Background: Dorsal hump reduction during open rhinoplasty disrupts the continuity between the upper lateral cartilages and the dorsal septum. Options to reconstitute the midvault include primary closure of the upper lateral cartilages to the dorsal aspect of the septum, placement of spreader grafts, and creation of spreader flaps. The authors sought to clarify from highly experienced rhinoplasty surgeons their decision-making rationale for midvault reconstruction, distilling down the group consensus into algorithmic guidelines.
Methods: A panel of internationally recognized rhinoplasty surgeons participated in a two-part organized communication method. An introductory summit consisted of open discussions on various topics in midvault reconstruction. The summit transcription was analyzed by thematic content analysis to develop a survey encompassing clinical scenarios for primary rhinoplasty, which was then individually administered to each panelist. Data gathered from both parts were used to generate technical guidelines and a decision-making algorithm.

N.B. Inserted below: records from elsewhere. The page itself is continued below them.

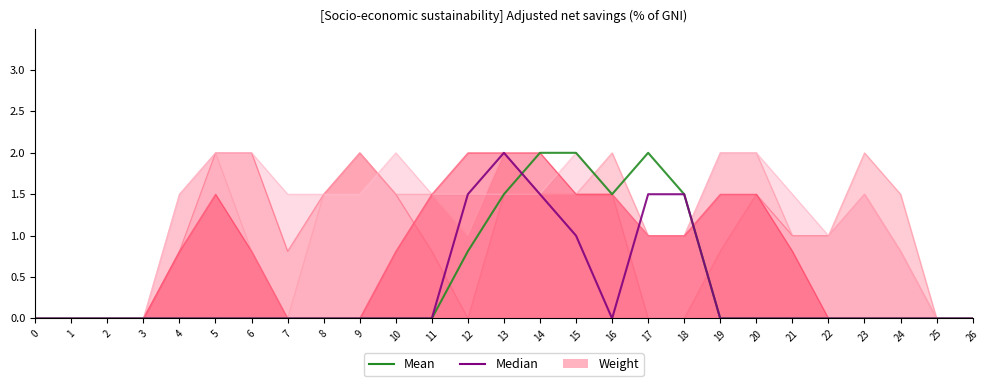

What is the maximum value shown in the chart?

2.0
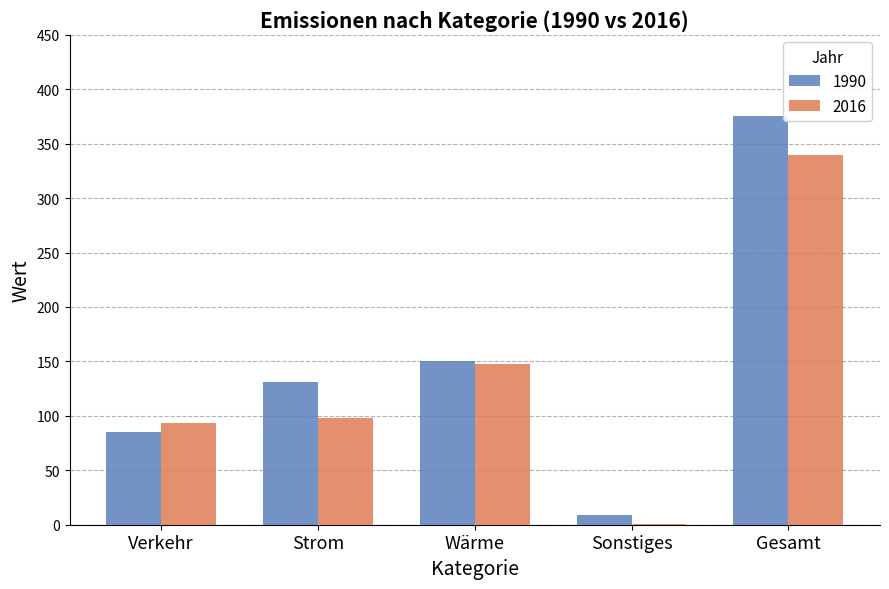

At which category does the chart reach its peak across all series?

Gesamt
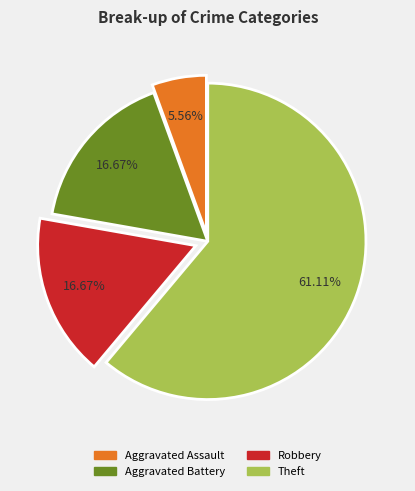

Approximately how many times larger is the value at Aggravated Assault compared to Aggravated Battery?

0.3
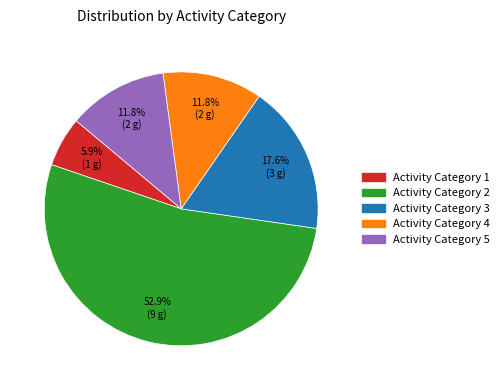

Is there a majority slice in this chart?

Yes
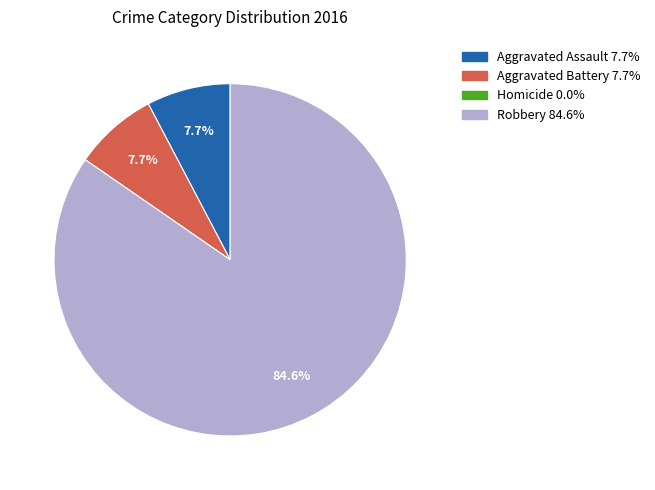

Is it true that Aggravated Battery is 8% of the pie?

True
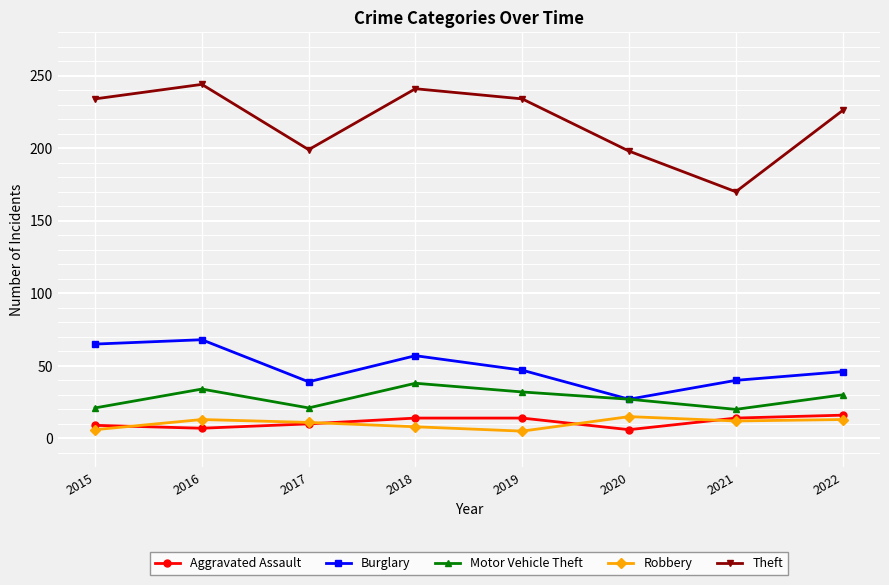

The value of Motor Vehicle Theft at 2016 is 34. True or false?

True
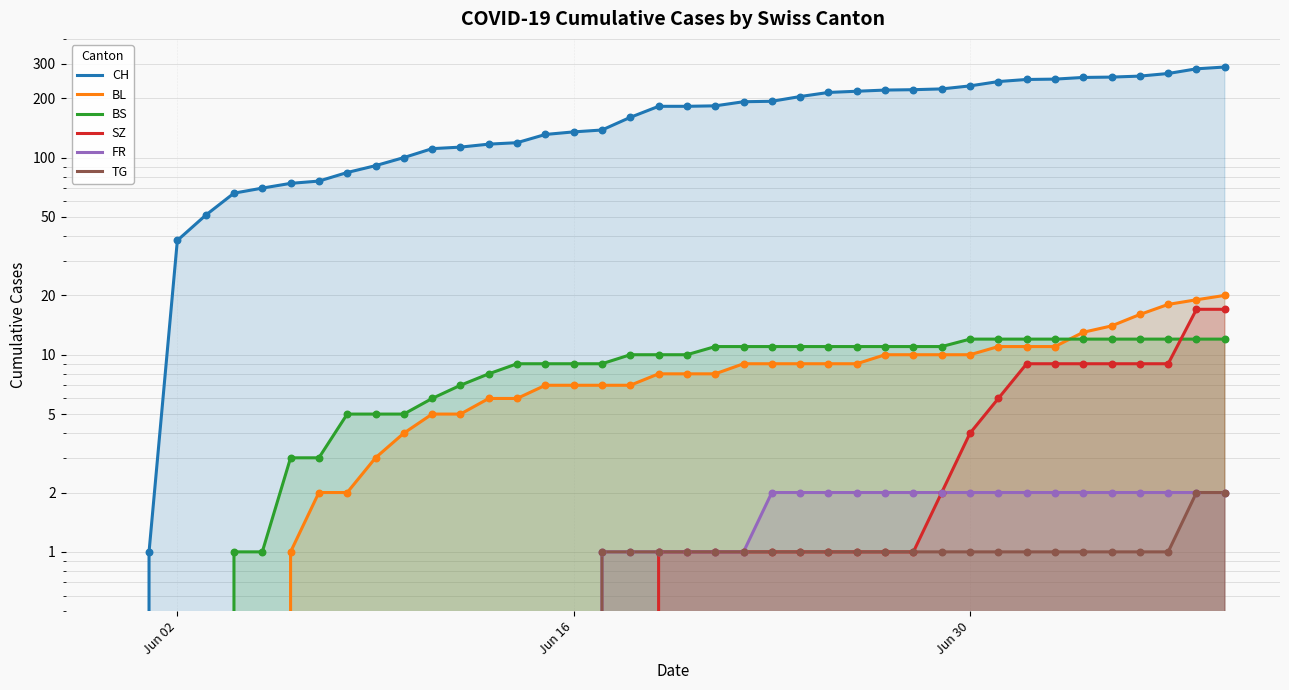

Which series has the largest Y range (max minus min)?

CH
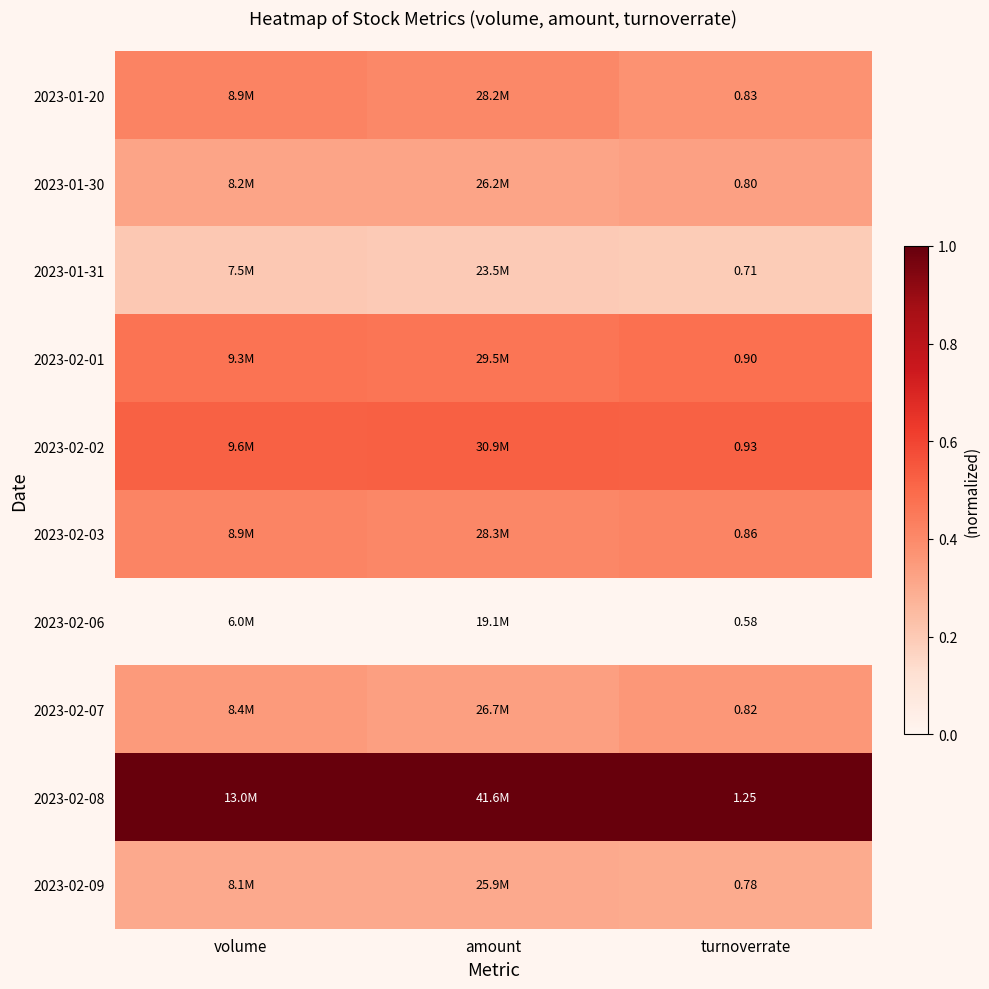

Is the value of 2023-02-07 at turnoverrate greater than the value of 2023-02-02 at turnoverrate?

No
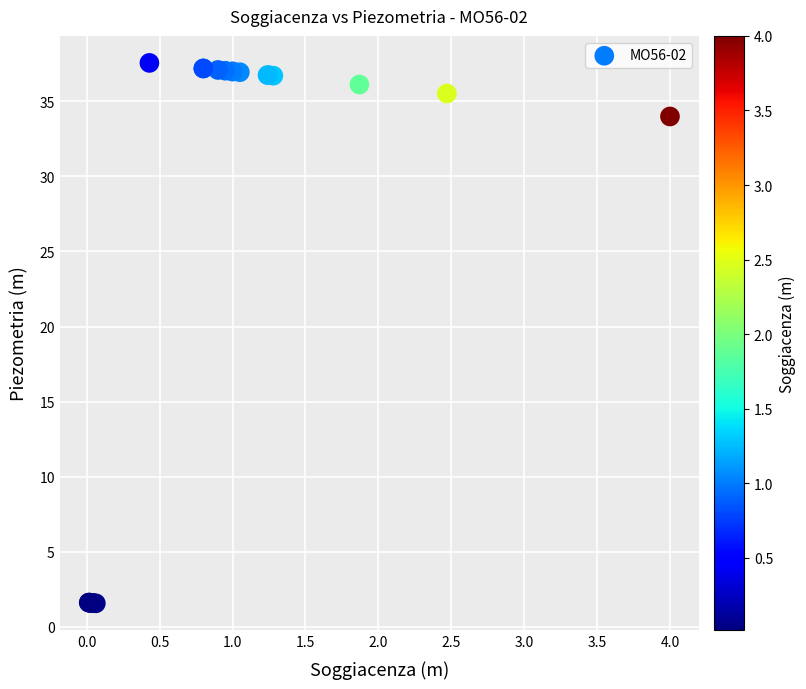

What Y value in the scatter plot is closest to 19?

34.0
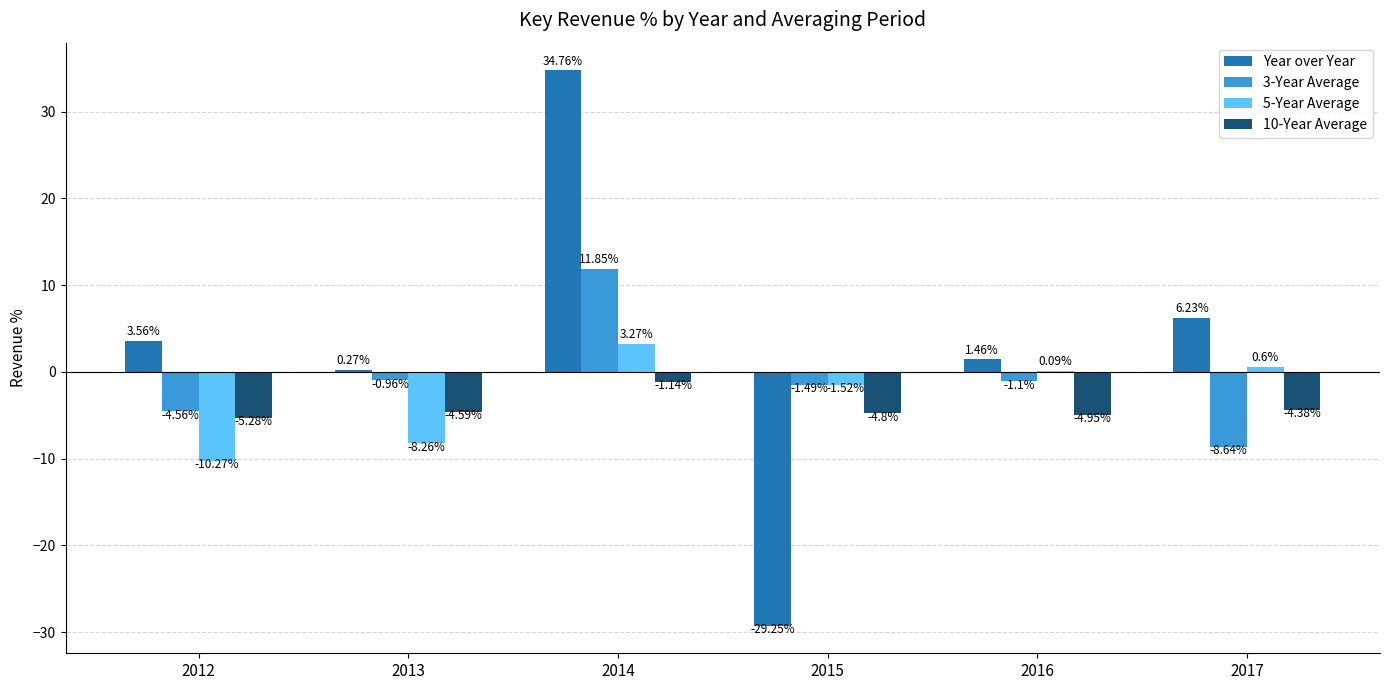

Is it true that 10-Year Average equals -1.1 at 2013?

False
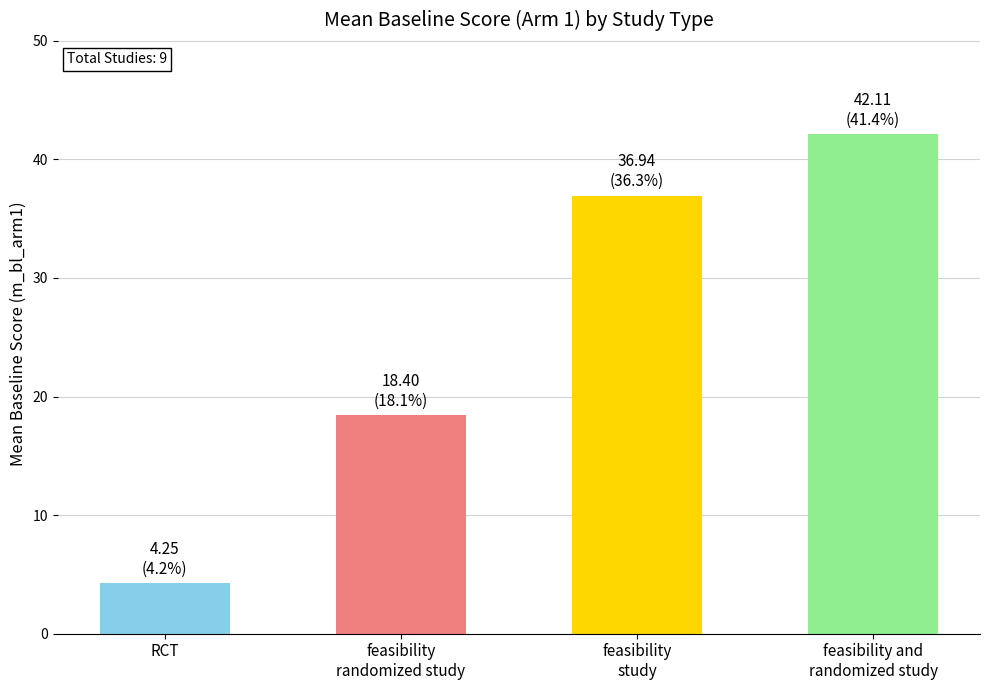

Does the chart contain stacked bars?

No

Results: The panelists identified the following anatomical features as pertinent to their selection of midvault reconstruction method: size of the dorsal hump reduction, width of the midvault relative to the upper vault, presence of dorsal angulation, and presence of nasal obstructive symptoms. Individual panelist preference was gathered from the 24-scenario survey divided into either cosmetic or functional rhinoplasty cases.
Conclusions: Management of the midvault after dorsal hump reduction is important to establish proper aesthetic relationships and to provide functional integrity of the internal valve. Our authors present an algorithmic approach to decision-making based on the systematic analysis practiced by senior rhinoplasty surgeons.